Instruções:
1) Responda às perguntas abaixo com base na entrevista, marcando cada resposta com a mesma letra.
(a) Por quantos anos a pessoa entrevistada teve uma escola de pintura?
(b) De que século é Vermeer, segundo a entrevista?
(c) Há quantos anos a pessoa entrevistada organizou sua obra para fazer um site?
2) Resuma a entrevista em duas frases.

Texto:
►

Quando se olha um quadro de Vermeer, como A Moça com Brinco de Pérolas, em que a moça e a pérola parecem fotografias, e um de Jackson Pollock, em que latas de tinta são despejadas meio a esmo numa tela em branco no chão, a impressão que o leigo tem é: o primeiro, só um gênio faria; o segundo, qualquer um. É possível distinguir a arte absolutamente técnica da arte puramente instintiva?
O exemplo do Pollock é genial. Eu tive uma escola de pintura por sete anos e vi muito garoto tentando fazer Pollock. Tudo uma merda total. O Pollock tinha sensibilidade, saber, história, background e talento. Tem gente que se admira por certos quadros meus, hiperrealistas, perfeitinhos, uma montanha idêntica a uma montanha. Mas a montanha está lá. A referência é óbvia. É fácil copiar o real. Difícil é fazer abstrato, que não existe. Não tenho onde me basear. A pintura abstrata não representa, ela se apresenta. Vermeer é do século 17. Pollock, da era nuclear. Naturalmente, suas visões do mundo são radicalmente diferentes. Mas gênios, ambos.
Em 50 anos de pintura, você já deve ter passado por diversas fases. Por que um pintor tem fases?
Quem tem fase é lua. Há 15 anos, quando organizei minha obra para fazer um site, percebi que tive fases – mas não cronologicamente. As fases são linguagens que uso por um tempo, paro e depois retomo – como As Partituras, ou minha pintura geométrica, ou geométrica abstrata.
Cinquenta anos depois de pegar no pincel pela primeira vez, e dormindo dentro de seu ateliê, você ainda acorda e corre para o pincel?
Depende de eu estar fazendo um quadro gostoso. Mas uma coisa é certa: não vou dormir se tenho vontade de pintar. Continuo pintando. Para pintar, há uma série de fatores externos independentes de nossa vontade – um assistente, o material todo arrumado, condições práticas, imagens de referência, saco.
Por que você pinta hoje?

◄

[Entradas de um conjunto de dados]
►

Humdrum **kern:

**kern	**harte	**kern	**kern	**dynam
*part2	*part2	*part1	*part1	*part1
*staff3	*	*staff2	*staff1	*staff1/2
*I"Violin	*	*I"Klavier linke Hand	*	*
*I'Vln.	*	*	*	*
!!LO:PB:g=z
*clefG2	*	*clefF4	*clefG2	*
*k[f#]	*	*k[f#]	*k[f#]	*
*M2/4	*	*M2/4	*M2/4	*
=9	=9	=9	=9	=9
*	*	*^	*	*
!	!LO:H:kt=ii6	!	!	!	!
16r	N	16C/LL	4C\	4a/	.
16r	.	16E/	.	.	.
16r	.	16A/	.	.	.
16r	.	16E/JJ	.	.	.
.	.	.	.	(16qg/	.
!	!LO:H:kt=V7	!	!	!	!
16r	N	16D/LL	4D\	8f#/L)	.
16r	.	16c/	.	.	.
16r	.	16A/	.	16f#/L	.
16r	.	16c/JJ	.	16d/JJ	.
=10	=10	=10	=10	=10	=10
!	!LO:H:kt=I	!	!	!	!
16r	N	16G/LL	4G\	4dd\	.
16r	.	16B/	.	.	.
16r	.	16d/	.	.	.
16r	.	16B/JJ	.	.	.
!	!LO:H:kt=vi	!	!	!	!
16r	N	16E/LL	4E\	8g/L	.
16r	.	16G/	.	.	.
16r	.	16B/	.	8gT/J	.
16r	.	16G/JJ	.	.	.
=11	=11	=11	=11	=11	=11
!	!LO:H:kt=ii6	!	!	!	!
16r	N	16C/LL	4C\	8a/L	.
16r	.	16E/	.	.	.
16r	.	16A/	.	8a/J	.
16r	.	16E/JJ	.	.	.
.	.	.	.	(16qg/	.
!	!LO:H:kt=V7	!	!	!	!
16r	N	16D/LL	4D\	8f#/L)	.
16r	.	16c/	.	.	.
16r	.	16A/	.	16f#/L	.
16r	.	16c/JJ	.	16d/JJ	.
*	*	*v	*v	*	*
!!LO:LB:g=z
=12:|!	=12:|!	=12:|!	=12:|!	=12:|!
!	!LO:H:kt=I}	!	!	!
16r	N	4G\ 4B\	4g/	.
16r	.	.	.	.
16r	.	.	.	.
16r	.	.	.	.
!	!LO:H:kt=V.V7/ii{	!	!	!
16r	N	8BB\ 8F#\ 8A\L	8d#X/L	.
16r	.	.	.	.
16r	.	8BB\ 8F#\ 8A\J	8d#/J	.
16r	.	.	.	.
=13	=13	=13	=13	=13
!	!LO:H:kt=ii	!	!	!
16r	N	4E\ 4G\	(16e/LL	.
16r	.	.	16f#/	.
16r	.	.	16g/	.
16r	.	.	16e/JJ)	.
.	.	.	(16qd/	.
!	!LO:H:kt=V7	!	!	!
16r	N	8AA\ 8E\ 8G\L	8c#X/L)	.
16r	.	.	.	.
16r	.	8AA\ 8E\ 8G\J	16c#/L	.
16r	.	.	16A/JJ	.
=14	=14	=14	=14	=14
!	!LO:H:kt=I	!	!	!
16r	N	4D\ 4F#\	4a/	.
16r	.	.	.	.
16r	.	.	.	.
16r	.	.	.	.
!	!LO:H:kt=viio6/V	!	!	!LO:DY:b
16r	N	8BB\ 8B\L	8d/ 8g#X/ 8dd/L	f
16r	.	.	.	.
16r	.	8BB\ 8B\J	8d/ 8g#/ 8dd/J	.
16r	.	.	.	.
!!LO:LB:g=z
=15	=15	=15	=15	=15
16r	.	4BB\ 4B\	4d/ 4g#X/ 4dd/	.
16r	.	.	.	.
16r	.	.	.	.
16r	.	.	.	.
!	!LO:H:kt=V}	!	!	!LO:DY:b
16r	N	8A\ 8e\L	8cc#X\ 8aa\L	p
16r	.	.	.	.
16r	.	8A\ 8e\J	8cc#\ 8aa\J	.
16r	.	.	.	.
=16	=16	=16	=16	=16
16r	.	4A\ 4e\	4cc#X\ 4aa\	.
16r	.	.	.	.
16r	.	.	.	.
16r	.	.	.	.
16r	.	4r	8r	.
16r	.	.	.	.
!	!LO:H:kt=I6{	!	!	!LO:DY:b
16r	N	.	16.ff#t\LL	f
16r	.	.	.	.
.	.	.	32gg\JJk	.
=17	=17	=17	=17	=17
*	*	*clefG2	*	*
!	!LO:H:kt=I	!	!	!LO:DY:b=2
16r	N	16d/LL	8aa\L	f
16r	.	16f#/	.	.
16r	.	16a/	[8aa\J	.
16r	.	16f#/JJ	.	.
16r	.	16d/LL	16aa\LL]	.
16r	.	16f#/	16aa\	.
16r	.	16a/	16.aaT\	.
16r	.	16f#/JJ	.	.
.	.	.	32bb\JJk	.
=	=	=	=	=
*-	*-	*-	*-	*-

◄

Respostas por tarefa:
1)
(a) Por sete anos.
(b) Do século 17.
(c) Há 15 anos.

2) Na entrevista, Vermeer e Pollock são considerados gênios, com visões de mundo radicalmente diferentes, e afirma-se que é fácil copiar o real, mas difícil fazer arte abstrata. Quem responde explica que suas fases não são cronológicas, e sim linguagens que usa por um tempo, interrompe e depois retoma, e diz que não vai dormir se tem vontade de pintar.